O estudo humano, típico da filmografia do realizador, se dá de modo metalinguístico. Aludindo ao gênero cinematográfico de documentários e ao formato em exibir dramas reais, com um escopo de extrema verossimilhança, uma de suas bases caracteriza-se pelo extremo desapego emocional da própria geração.
O chamado à aventura ocorre com Josh e Cornelia, quando estes conhecem a dupla de namorados – e inspirados – Jamie (Adam Driver) e Darby (Amanda Seyfried), que, do alto de sua tranquilidade jovial, pratica um estilo de vida completamente diferente do praticado pela dupla de entediados e rotineiros membros da classe criativa nova-iorquina. Aos poucos, a cobiça ao casal mais moço dá lugar à necessidade de transformar-se no ideal de vida sem maiores preocupações.
Após experimentar as sensações típicas da nova geração, todo o cotidiano de meia-idade passa a ser enfadonho para os protagonistas. O conflito entre a amálgama de rugas e tecnologia tem um entrave enorme com a espontaneidade vintage de Jamie e Darby, seres muito mais antenados com as manifestações humanas artísticas. As diferenças da vida real da velhice ficam mais evidentes com a alegria forçada de músicas infantis, que causam claustrofobia na personagem de Cornelia. A personagem cada vez menos fica à vontade com o costumeiro status quo dos homens e mulheres de quarenta e poucos anos. Ainda que os corpos dos seres mais velhos respondam de modo diferente, e poético, os muitos defeitos da idade.

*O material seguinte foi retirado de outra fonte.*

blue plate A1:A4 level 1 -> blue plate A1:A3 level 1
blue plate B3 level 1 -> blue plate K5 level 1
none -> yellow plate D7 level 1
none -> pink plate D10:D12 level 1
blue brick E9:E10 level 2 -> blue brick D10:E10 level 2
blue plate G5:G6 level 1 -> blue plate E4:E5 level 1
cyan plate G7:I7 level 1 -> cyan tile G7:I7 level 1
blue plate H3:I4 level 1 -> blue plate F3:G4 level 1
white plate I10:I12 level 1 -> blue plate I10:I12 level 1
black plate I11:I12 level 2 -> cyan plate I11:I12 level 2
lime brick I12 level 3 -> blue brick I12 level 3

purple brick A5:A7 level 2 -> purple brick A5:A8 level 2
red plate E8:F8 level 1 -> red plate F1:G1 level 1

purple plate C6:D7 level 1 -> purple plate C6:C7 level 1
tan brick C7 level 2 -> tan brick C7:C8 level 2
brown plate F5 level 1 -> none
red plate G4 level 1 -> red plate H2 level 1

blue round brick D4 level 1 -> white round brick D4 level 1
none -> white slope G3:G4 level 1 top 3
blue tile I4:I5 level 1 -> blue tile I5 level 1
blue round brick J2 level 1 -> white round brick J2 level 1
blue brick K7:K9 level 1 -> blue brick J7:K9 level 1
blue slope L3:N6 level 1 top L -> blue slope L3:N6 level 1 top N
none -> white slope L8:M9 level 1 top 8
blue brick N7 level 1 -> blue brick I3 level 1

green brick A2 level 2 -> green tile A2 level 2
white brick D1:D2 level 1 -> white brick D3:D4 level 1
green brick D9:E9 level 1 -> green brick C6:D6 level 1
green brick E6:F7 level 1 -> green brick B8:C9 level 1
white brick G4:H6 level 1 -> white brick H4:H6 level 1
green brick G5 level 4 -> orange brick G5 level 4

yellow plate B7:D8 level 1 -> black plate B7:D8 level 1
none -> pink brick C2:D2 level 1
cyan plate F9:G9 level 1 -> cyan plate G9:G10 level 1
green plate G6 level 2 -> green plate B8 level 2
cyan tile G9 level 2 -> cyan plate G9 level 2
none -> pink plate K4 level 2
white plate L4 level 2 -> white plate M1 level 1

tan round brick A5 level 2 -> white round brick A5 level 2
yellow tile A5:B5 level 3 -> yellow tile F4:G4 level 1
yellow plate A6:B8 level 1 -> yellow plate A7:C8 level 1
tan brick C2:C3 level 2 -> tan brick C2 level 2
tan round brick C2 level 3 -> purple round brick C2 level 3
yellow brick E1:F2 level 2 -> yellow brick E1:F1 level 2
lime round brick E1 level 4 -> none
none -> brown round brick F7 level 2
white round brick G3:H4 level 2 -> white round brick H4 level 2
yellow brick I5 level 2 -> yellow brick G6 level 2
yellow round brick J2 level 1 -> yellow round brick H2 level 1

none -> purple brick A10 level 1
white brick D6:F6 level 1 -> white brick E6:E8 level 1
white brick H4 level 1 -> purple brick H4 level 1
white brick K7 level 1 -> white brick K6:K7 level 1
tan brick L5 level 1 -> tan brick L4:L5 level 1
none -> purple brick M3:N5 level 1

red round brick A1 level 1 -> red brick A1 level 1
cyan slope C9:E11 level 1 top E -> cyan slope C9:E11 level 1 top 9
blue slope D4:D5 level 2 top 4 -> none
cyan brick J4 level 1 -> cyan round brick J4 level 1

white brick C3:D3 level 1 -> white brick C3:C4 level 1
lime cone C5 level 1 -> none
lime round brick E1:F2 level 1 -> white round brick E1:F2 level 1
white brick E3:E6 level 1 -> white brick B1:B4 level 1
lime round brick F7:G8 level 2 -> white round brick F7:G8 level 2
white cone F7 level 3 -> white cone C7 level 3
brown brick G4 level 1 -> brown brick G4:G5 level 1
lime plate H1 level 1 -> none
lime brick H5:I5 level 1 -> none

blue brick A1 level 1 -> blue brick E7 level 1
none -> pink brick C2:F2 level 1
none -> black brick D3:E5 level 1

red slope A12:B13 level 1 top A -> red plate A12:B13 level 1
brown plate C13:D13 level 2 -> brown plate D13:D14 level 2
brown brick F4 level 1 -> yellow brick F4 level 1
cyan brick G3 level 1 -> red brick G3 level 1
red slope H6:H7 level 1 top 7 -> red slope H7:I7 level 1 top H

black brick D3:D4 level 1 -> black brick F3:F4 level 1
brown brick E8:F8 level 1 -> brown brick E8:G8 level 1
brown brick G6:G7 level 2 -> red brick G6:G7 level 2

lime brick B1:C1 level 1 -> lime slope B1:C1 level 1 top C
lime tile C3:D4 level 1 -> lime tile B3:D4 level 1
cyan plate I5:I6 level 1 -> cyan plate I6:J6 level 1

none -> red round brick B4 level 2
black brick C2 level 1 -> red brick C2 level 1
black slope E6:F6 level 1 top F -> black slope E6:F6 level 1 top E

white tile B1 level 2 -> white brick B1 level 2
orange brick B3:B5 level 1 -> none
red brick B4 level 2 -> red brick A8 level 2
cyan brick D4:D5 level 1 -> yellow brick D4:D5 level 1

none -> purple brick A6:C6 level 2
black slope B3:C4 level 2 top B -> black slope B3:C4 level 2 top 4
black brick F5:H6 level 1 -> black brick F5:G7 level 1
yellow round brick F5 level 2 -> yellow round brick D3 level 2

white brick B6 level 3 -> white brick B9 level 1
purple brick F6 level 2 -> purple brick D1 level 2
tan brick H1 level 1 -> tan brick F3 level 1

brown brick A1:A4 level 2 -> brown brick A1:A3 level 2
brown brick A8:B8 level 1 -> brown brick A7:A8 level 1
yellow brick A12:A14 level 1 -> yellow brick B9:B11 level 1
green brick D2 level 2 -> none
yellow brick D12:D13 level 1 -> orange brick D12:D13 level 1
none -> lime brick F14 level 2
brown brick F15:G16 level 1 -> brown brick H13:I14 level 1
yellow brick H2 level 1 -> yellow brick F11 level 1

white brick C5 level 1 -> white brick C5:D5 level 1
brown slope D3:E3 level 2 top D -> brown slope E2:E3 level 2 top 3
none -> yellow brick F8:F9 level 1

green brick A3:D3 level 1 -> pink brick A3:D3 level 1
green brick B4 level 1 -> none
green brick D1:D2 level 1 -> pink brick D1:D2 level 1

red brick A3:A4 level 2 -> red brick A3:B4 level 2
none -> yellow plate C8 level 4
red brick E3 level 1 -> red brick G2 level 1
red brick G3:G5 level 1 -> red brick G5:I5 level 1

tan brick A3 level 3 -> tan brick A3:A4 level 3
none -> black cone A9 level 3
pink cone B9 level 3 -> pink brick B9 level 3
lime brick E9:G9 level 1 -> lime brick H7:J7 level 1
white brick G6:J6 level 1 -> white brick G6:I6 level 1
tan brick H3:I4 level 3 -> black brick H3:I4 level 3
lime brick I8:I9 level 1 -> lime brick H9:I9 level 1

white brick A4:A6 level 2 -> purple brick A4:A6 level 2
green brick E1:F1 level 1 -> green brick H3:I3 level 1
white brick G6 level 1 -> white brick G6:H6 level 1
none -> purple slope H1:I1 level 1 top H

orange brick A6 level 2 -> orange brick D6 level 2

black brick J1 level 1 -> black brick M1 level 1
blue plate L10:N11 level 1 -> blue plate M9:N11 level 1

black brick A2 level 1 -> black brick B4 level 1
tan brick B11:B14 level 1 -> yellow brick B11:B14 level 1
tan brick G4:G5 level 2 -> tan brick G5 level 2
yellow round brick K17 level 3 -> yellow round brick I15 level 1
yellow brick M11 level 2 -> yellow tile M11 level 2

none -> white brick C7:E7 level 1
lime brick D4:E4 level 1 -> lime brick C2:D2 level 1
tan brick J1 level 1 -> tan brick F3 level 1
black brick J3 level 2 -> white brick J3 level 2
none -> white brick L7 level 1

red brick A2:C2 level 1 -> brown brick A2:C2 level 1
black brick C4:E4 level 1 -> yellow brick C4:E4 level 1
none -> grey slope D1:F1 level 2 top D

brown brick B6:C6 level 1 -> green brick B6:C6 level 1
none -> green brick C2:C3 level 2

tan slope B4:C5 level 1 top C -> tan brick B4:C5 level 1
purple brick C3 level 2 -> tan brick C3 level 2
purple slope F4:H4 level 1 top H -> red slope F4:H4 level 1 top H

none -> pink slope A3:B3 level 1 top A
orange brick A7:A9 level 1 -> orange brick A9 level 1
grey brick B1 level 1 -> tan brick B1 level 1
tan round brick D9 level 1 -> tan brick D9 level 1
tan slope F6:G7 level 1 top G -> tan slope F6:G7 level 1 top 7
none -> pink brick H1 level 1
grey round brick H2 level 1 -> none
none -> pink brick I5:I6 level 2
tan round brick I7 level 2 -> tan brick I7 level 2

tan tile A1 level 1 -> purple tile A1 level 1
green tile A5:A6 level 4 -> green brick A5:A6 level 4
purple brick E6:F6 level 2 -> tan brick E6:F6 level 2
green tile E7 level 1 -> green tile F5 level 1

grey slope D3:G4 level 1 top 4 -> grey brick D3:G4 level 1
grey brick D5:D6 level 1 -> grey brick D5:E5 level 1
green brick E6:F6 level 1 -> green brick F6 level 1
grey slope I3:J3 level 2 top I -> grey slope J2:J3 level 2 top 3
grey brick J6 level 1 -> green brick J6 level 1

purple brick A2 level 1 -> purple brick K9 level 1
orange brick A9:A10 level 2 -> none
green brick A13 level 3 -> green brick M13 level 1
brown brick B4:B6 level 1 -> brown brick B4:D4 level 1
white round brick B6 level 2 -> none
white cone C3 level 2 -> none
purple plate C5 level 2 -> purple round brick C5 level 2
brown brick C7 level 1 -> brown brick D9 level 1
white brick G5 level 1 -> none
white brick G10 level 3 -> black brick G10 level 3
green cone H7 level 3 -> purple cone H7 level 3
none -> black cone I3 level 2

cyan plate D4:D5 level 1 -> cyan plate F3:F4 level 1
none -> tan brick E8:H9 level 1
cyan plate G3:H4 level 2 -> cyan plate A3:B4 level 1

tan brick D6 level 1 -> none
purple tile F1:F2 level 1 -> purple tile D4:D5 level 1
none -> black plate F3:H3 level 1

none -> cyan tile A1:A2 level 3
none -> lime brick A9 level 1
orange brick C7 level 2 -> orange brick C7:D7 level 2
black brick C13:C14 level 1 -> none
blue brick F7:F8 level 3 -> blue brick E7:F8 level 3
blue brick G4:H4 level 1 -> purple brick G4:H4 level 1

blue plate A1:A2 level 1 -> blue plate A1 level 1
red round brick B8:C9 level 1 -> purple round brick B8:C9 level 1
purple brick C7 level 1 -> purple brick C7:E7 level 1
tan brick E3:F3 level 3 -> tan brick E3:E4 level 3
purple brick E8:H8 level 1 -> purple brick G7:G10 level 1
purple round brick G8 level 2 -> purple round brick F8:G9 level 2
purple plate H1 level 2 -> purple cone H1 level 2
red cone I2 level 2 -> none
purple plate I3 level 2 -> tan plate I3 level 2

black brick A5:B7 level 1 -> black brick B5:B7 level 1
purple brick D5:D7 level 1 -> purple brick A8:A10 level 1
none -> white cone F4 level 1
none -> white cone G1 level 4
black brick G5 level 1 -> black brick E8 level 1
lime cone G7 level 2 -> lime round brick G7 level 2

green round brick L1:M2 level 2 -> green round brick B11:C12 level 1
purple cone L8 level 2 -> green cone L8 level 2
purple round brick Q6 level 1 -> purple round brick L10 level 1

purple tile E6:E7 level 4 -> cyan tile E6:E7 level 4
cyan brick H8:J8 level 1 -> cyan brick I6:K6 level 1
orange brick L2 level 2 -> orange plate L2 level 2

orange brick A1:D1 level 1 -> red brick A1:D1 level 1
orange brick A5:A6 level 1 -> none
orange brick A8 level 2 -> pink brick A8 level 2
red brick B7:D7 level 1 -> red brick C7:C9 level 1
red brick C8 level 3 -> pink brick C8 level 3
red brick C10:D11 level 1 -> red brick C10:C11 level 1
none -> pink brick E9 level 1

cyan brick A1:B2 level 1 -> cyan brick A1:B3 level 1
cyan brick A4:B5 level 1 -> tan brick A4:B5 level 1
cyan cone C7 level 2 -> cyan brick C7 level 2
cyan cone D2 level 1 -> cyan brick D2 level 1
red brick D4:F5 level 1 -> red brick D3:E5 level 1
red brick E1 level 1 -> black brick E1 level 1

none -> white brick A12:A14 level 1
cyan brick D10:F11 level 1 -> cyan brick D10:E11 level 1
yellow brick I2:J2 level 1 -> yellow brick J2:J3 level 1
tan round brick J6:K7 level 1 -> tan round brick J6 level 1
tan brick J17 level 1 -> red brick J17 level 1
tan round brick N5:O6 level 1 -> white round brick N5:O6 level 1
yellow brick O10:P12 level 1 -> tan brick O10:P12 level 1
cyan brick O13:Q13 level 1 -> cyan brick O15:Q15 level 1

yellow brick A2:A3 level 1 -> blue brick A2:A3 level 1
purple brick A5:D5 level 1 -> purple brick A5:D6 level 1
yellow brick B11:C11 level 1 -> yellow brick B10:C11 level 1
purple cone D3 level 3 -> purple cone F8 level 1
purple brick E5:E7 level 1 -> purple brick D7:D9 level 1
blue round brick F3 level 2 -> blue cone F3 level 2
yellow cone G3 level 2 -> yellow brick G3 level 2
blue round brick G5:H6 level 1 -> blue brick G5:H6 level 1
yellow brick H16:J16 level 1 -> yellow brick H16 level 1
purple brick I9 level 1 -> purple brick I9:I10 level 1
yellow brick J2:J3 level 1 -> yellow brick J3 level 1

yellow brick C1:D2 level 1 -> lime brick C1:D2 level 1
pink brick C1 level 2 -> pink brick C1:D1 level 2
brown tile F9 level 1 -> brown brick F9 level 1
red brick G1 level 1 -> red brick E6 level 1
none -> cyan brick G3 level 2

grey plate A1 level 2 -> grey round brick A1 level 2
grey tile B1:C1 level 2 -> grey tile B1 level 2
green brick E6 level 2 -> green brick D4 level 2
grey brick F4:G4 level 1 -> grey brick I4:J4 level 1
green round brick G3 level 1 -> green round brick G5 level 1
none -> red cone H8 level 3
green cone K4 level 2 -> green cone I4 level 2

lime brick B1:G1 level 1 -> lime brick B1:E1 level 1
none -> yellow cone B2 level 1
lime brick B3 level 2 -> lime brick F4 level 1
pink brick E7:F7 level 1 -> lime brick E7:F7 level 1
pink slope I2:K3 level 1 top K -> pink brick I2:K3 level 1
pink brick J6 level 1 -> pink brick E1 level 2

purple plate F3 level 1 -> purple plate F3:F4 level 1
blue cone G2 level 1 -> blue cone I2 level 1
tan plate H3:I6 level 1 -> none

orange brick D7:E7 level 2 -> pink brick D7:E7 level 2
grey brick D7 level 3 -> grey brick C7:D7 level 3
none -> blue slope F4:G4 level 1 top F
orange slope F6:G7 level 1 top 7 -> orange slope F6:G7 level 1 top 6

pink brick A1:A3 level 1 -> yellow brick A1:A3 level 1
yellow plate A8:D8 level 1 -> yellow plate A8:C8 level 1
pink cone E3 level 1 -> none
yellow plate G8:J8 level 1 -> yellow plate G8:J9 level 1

Como Baumbach fez em Frances Ha e O Solteirão, Enquanto Somos Jovens investiga a identidade humana através da falta de espontaneidade, tanto de Josh, que não consegue escolher a quem abraçar e a quem ignorar, como também dos frutos da virada espiritual que ocorre da metade para o final. O roteiro se vale de elementos sonoros extremos para contar as experiências do frustrado homem, seja pelo silêncio no escritório de um possível colaborador financeiro, seja através do nervosismo e ansiedade metaforizados no barulho da chaleira apitando na casa do mentor e personificados por Leslie Breitbart, vivido pelo veterano Charles Grodin.
O enlace exibe twists interessantes que fazem discutir quais são os maiores méritos do cinema de Baumbach. Uma juventude que não enxerga seus próprios erros e manias, com discussões sobre éticas que denunciam a pieguice presente na exacerbação do ethos. O maior embate de Enquanto Somos Jovens não é a guerra entre gerações, e sim o conflito entre a honestidade e a malícia necessária para se fazer sucesso em um meio tão complicado quanto do cinema documental.
Em análises mais frias, o gênero mostra a dissimulação como fator principal dentro do meio. Revela-se, portanto, que quase tudo é vaidade. Continua incompleto o exame se ignorássemos a clara crítica do diretor, tanto à indústria quanto aos seus membros, os quais validam mais a forma ao conteúdo, tanto em relação ao diagnósticos das obras quanto dos artistas.